The C=O stretching mode also provides insight into the hydrogen bonding of this chromophore oxygen. The relatively low frequency of this mode at 1633 cm−1 in pG is consistent with the hydrogen bond between the C=O and the backbone amide of Cys-69 that was derived from x-ray crystallography (Borgstahl et al., 1995). Fig. 4 shows that the vibrational frequency of the C=O stretch shifts from 1633 cm−1 in pG to 1666 cm−1 in pR. Such a large shift (+33 cm−1) of the C=O stretching mode provides evidence that the hydrogen bond between the carbonyl oxygen and the backbone amide group of Cys-69 is broken in the pR state (Unno et al., 2002). Our calculations predict a 31-cm−1 upshift of this mode upon removal of the hydrogen bond to the carbonyl oxygen. This observation supports a chromophore isomerization mechanism in which the carbonyl group flips to a new position, whereas the chromophore ring remains essentially in the same location (Xie et al., 1996). A flip in the position of the carbonyl oxygen of the chromophore is also consistent with x-ray crystallographic results (Genick et al., 1998; Ren et al., 2001)

Studies on retinal proteins have shown that hydrogen out-of-plane vibrations provide a probe of the conformational distortion of the chromophore (Eyring et al., 1982; Palings et al., 1987). Here we use HOOP modes to characterize the distortion of the PYP chromophore during the photocycle. The C7H=C8H HOOP in pG is observed at 984 cm−1 and the intensity of the C7H=C8H HOOP in pR increases significantly relative to the ring C–H bending mode. In the ground state, the chromophore is almost completely planar (Borgstahl et al., 1995). However, after isomerization, the planarity is lost (Genick et al., 1998; Ren et al., 2001), presumably due to intermolecular effects as well as steric hindrance between the carbonyl oxygen and the aromatic ring atoms. The crystal structure of a cryotrapped early intermediate revealed that the chromophore has an extremely distorted geometry that stores much of the initial photon energy (Genick et al., 1998). Therefore, although the transition from I0 to pR involves relaxation of the chromophore, the strong HOOP mode clearly indicates that the chromophore structure in pR is still twisted about the vinyl and adjacent C8–C9 bonds.

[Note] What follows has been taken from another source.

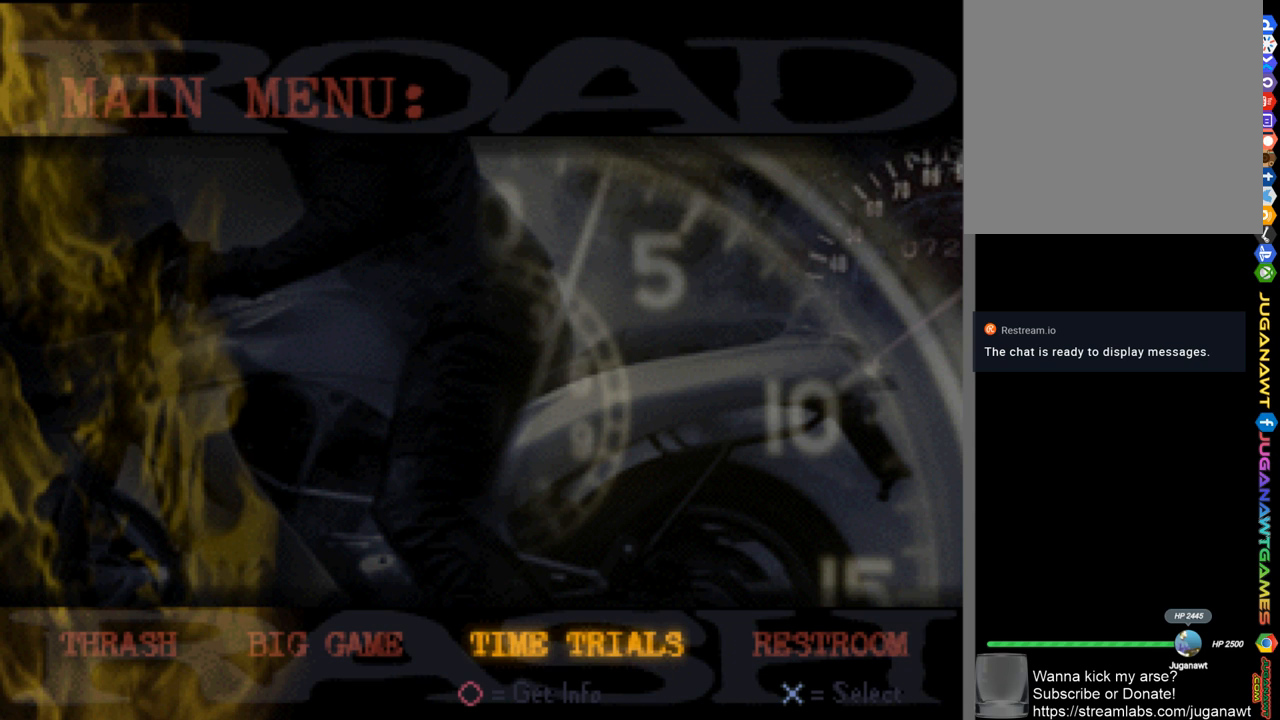
{"buttons": ["B"], "left_stick": "up-left", "right_stick": "center", "events": [[100, "A", "up"], [333, "left_stick", "up-left"], [467, "B", "down"]]}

Proton transfer leading to formation of the pB′ state

FTIR data (Xie et al., 2001) indicated that the pR intermediate thermally relaxes to a new blue-shifted intermediate called pB′, absorbing at 360 nm (Hendriks et al., 2003). The changes in chromophore vibrational spectra observed between 660 μs and 10 ms during the photochemical reaction provide direct evidence for the existence of this intermediate and allow structural conclusions on this state to be drawn.

The COH bending mode in pB′ is detected as a weak band at 1148 cm−1, which shifts to 925 cm−1 in D2O, providing evidence that the phenolate oxygen of the chromophore is protonated. Similarly, the C–OH stretching and C7H=C8H bending combination at 1252 cm−1 in pB′ shows a 13-cm−1 D2O-induced shift, whereas the corresponding band at 1283 cm−1 in pR is not sensitive to deuteration. Moreover, the ring C–H bending mode at 1174 cm−1 in pB′ is 9 cm−1 higher than the corresponding mode in pR. This may result from the repulsion between the hydrogen atoms of the phenolate moiety and the phenyl ring in the protonated state (Takeuchi et al., 1989). All these results strongly support the idea that the chromophore becomes protonated in the transition from pR to pB′, in line with conclusions based on time-resolved FTIR spectroscopy of PYP (Xie et al., 2001). In addition, the intensity of the C–OH stretching and C7H=C8H bending combination at 1252 cm−1 in pB′ is significantly changed relative to that in pR; this change most likely results from the altered local protein environment in the pR-to-pB′ transition.

The light-induced intramolecular proton transfer probably occurs from Glu-46 to the chromophore (Xie et al., 1996; Imamoto et al., 1997; Xie et al., 2001). This proton transfer collapses the hydrogen-bonding network, making the structure of the chromophore binding site more flexible (Groenhof et al., 2002). Therefore, the electrostatic contribution to the hydrogen bond formed between the protonated chromophore and Tyr-42 is dramatically weakened upon formation of pB′. Compared to pR, the Raman intensity of the C7H=C8H HOOP at 985 cm−1 in the pB′ intermediate significantly drops, implying that the loss of the strong hydrogen-bonding interaction releases the conformation constraints on the chromophore.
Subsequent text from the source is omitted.